This was not the worst thing she did to me; for she, gave me a disease, which devoured her interior parts and left no marks outwardly, and was thus all the more dangerous, as the freshness of her complexion seemed to indicate the most perfect health. In short, this serpent, who must have come from hell to destroy me, had acquired such a mastery over me that she persuaded me that she would be dishonoured if I called in a doctor during our stay at Munich, as everybody knew that we were living together as man and wife.

I cannot imagine what had become of my wits to let myself be so beguiled, while every day I renewed the poison that she had poured into my veins.

My stay at Munich was a kind of curse; throughout that dreadful month I seemed to have a foretaste of the pains of the damned. The Renaud loved gaming, and Desarmoises was her partner. I took care not to play with them, for the false marquis was an unmitigated cheat and often tricked with less skill than impudence. He asked disreputable people to my house and treated them at my expense; every evening scenes of a disgraceful character took place.

The Dowager Electress mortified me extremely by the way she addressed me on my last two visits to her.

"Everybody knows what kind of a life you lead here, and the way the Renaud behaves, possibly without your knowing it. I advise you to have done with her, as your character is suffering."

She did not know what a thraldom I was under. I had left Paris for a month, and I had neither heard of Madame d'Urfe nor of Costa. I could not guess the reason, but I began to suspect my Italian's fidelity. I also feared lest my good Madame d'Urfe might be dead or have come to her senses, which would have come to the same thing so far as I was concerned; and I could not possibly return to Paris to obtain the information which was so necessary both for calming my mind and refilling my purse.

I was in a terrible state, and my sharpest pang was that I began to experience a certain abatement of my vigors, the natural result of advancing years. I had no longer that daring born of youth and the knowledge of one's strength, and I was not yet old enough to have learnt how to husband my forces. Nevertheless, I made an effort and took a sudden leave of my mistress, telling her I would await her at Augsburg. She did not try to detain me, but promised to rejoin me as soon as possible; she was engaged in selling her jewellery. I set out preceded by Le Duc, feeling very glad that Desarmoises had chosen to stay with the wretched woman to whom he had introduced me. When I reached my pretty house at Augsburg I took to my bed, determined not to rise till I was cured or dead. M. Carli, my banker, recommended to me a doctor named Cephalides, a pupil of the famous Fayet, who had cured me of a similar complaint several years before. This Cephalides was considered the best doctor in Augsburg. He examined me and declared he could cure me by sudorifics without having recourse to the knife. He began his treatment by putting me on a severe regimen, ordering baths, and applying mercury locally. I endured this treatment for six weeks, at the end of which time I found myself worse than at the beginning. I had become terribly thin, and I had two enormous inguinal tumours. I had to make up my mind to have them lanced, but though the operation nearly killed me it did not to make me any better. He was so clumsy as to cut the artery, causing great loss of blood which was arrested with difficulty, and would have proved fatal if it had not been for the care of M. Algardi, a Bolognese doctor in the service of the Prince-Bishop of Augsburg.

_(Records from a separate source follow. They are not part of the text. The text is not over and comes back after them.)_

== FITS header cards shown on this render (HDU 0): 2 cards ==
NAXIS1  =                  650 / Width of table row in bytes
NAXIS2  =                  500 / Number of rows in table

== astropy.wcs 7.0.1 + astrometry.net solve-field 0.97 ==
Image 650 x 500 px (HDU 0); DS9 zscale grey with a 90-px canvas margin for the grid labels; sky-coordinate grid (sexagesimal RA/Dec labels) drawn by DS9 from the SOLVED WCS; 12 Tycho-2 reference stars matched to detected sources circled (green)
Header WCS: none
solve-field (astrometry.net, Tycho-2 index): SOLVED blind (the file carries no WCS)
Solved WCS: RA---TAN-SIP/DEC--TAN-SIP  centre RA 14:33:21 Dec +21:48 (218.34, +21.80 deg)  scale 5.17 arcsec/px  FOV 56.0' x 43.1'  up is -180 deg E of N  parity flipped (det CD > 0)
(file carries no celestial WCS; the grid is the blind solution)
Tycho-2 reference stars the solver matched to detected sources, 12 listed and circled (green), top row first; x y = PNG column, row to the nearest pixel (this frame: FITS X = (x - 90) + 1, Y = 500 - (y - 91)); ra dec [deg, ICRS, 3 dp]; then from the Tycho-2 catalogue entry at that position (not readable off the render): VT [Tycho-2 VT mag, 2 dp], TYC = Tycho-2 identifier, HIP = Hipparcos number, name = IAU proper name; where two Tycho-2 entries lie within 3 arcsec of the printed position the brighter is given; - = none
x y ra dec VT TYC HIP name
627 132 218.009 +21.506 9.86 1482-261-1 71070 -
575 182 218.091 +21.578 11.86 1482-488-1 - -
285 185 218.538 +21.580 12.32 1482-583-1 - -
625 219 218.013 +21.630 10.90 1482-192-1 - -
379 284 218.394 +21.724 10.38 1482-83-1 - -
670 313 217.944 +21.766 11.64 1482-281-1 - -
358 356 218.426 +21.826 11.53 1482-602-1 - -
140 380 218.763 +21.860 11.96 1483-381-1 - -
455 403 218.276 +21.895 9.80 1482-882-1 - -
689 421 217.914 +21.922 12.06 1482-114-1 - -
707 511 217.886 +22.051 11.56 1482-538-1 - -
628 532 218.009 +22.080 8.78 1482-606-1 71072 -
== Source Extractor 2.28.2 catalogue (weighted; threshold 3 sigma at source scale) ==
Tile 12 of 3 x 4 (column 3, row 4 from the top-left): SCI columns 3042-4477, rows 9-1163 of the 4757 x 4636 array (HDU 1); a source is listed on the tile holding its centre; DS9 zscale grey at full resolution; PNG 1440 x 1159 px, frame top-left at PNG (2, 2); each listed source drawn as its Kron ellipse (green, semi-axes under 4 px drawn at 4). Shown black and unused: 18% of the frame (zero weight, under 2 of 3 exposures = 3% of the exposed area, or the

I had enough of Cephalides, and Dr. Algardi prepared in my presence eighty-six pills containing eighteen grains of manna. I took one of these pills every morning, drinking a large glass of curds after it, and in the evening I had another pill with barley water, and this was the only sustenance I had. This heroic treatment gave me back my health in two months and a half, in which I suffered a great deal of pain; but I did not begin to put on flesh and get back my strength till the end of the year.